A planned seminar on the statistical analysis of gender imbalance in physics, which an Italian scientist from the CERN International Laboratory where the Large Hadron Collider was about to teach, was canceled, and his position in the laboratory was eliminated because he suggested that an explicit inequality should not be a consequence of sexism. A group of linguistic students initiated a petition to strip psychologist Stephen Pinker of his position as a member of the Society of the Linguistic Society of America for the crime of tweeting an article from the New York Times that they disapproved of.
Since ideology has a detrimental effect on the work of scientific institutions, the question is pertinent: why do more scientists not protect the exact sciences from this invasion? The answer is that many scientists are afraid, and for good reason. They do not dare to contradict the leading groups in science and they see what happens to those who decide. They see researchers lose funding unless they can explain how their research programs will eradicate systemic racism or sexism - a demand for research funding now being made by grant-makers.
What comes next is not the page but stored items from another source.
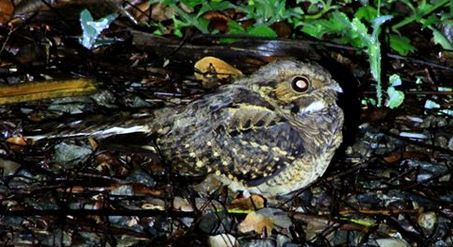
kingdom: Animalia
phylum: Chordata
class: Aves
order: Caprimulgiformes
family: Caprimulgidae
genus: Nyctidromus
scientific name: Nyctidromus albicollis
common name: Pauraque
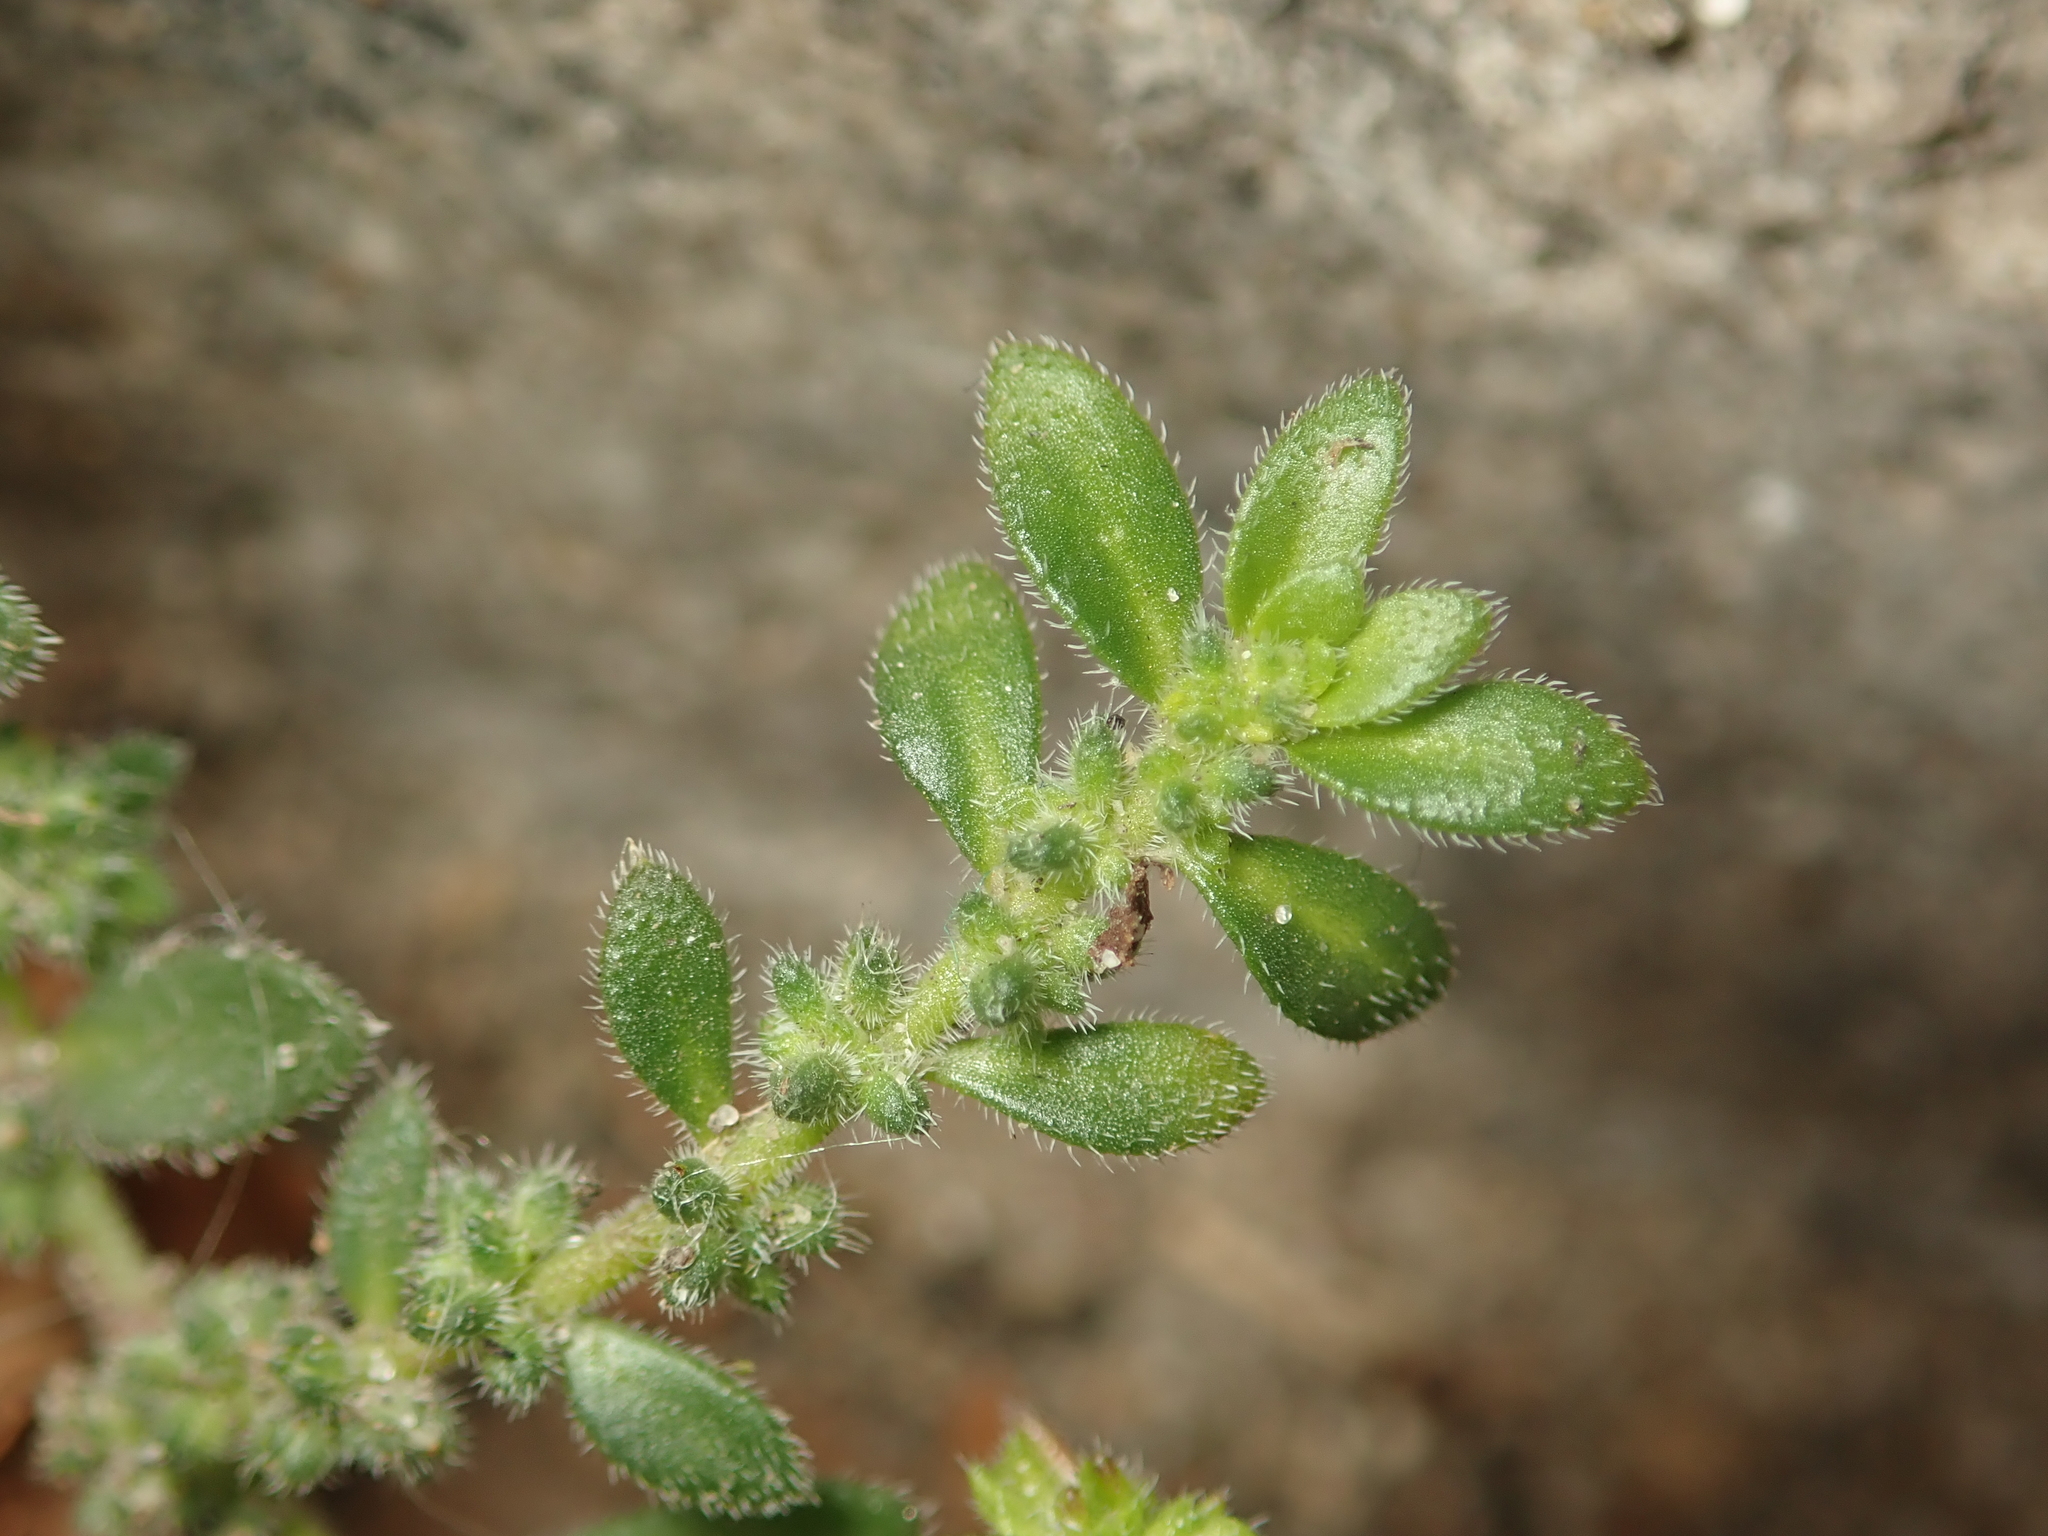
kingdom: Plantae
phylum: Tracheophyta
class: Magnoliopsida
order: Caryophyllales
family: Caryophyllaceae
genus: Herniaria
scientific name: Herniaria hirsuta
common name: Hairy rupturewort
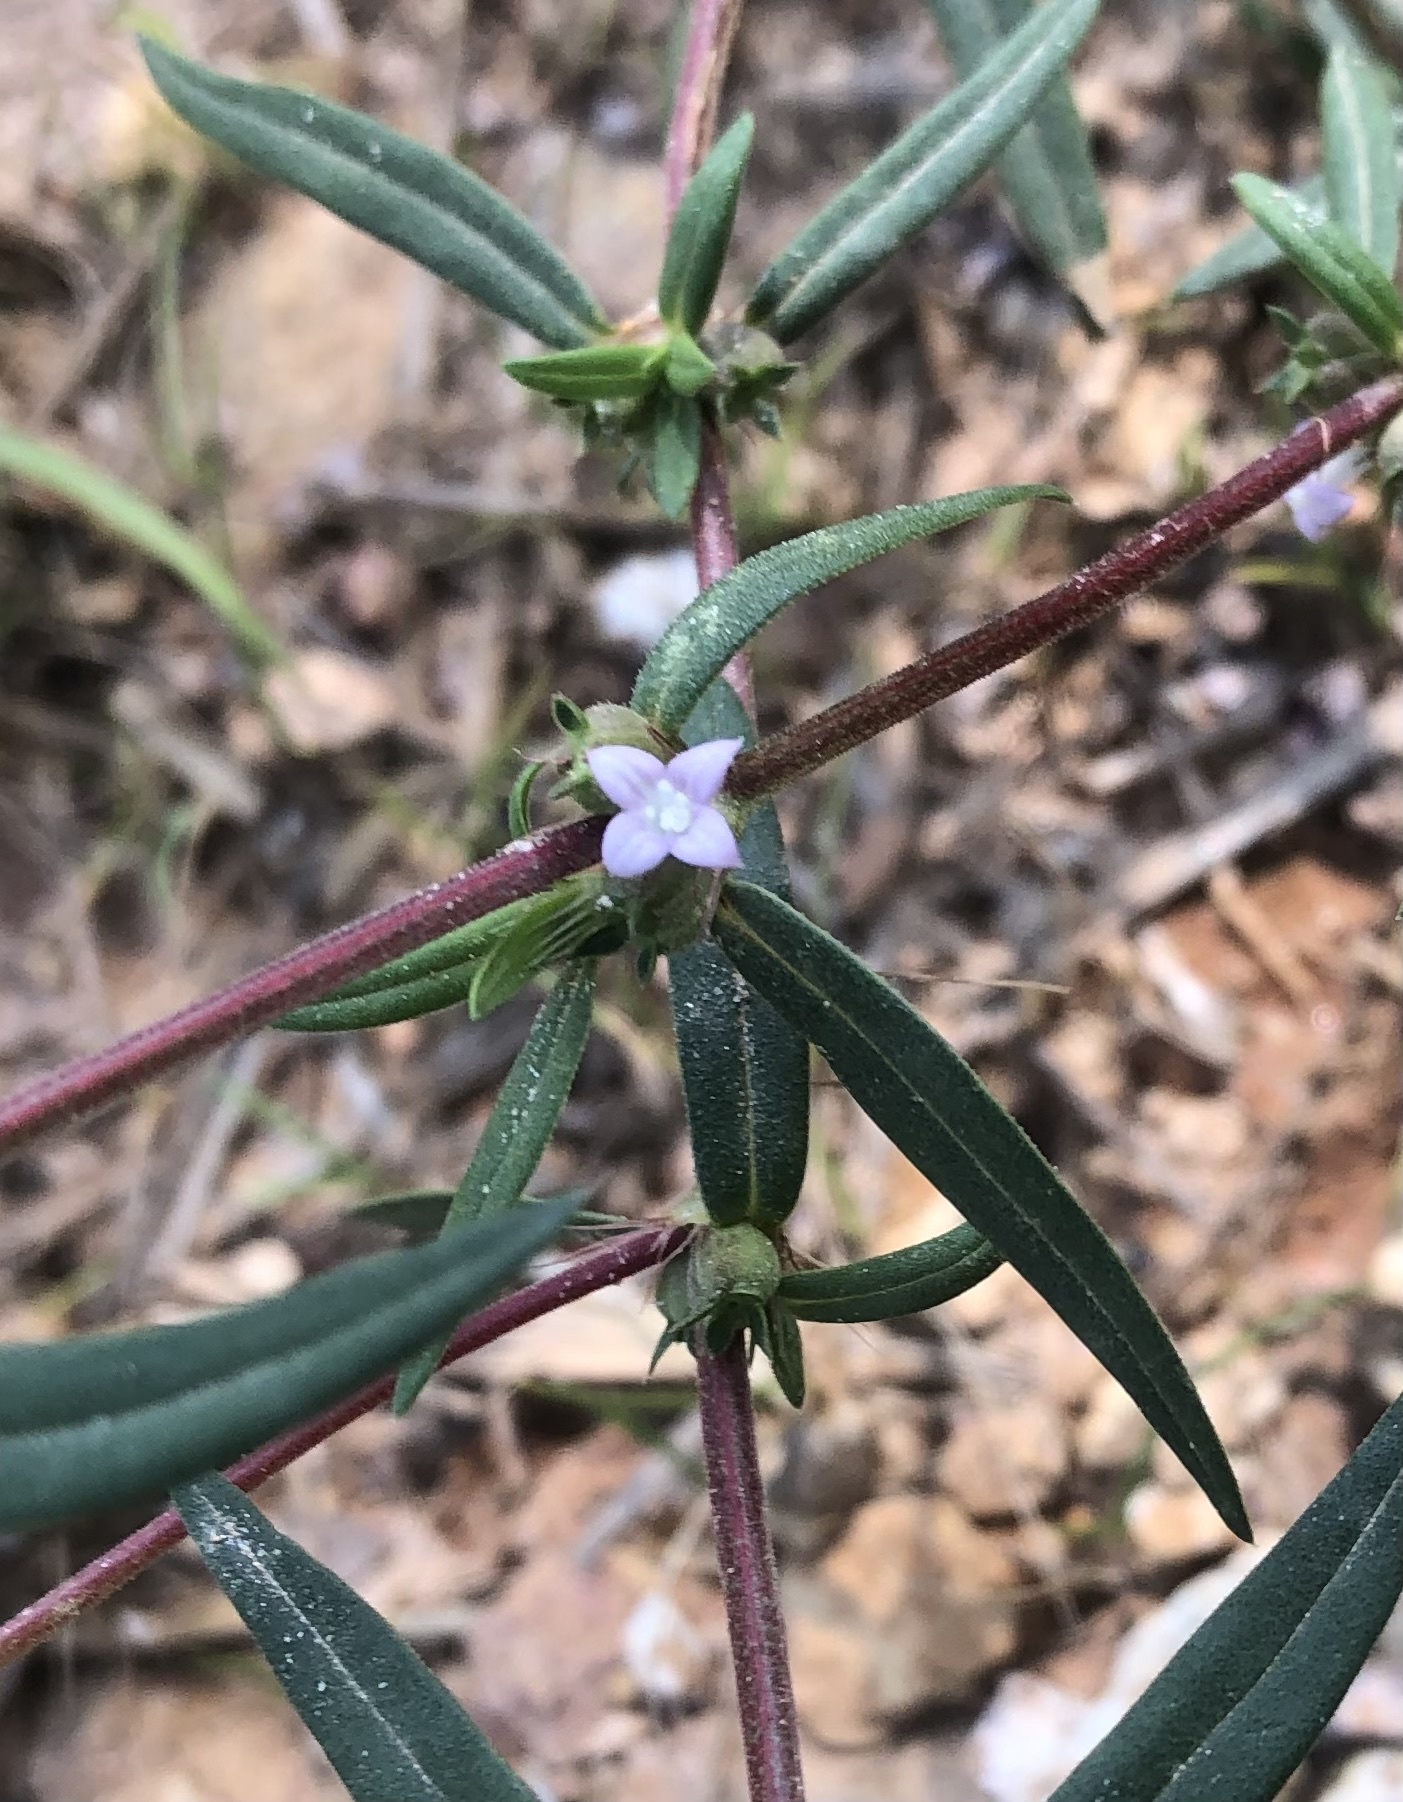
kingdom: Plantae
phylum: Tracheophyta
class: Magnoliopsida
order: Gentianales
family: Rubiaceae
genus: Hexasepalum
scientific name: Hexasepalum teres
Scientific progress suffers whenever science falls prey to ideology. This was the case in Nazi Germany and the Soviet Union, it was so in the United States in the 19th century, when racist views dominated biology. This was also the case during the McCarthy era, when eminent scientists such as Robert Oppenheimer were ostracized for their political views. To contain this slide, scientific leaders, scientific societies and university leaders must publicly defend not only freedom of speech in science, but also science itself, independent of political doctrines and not associated with the demands of political factions.
Mr. Krauss is a theoretical physicist, president of the Origins Project Foundation and author of The Physics of Climate Change.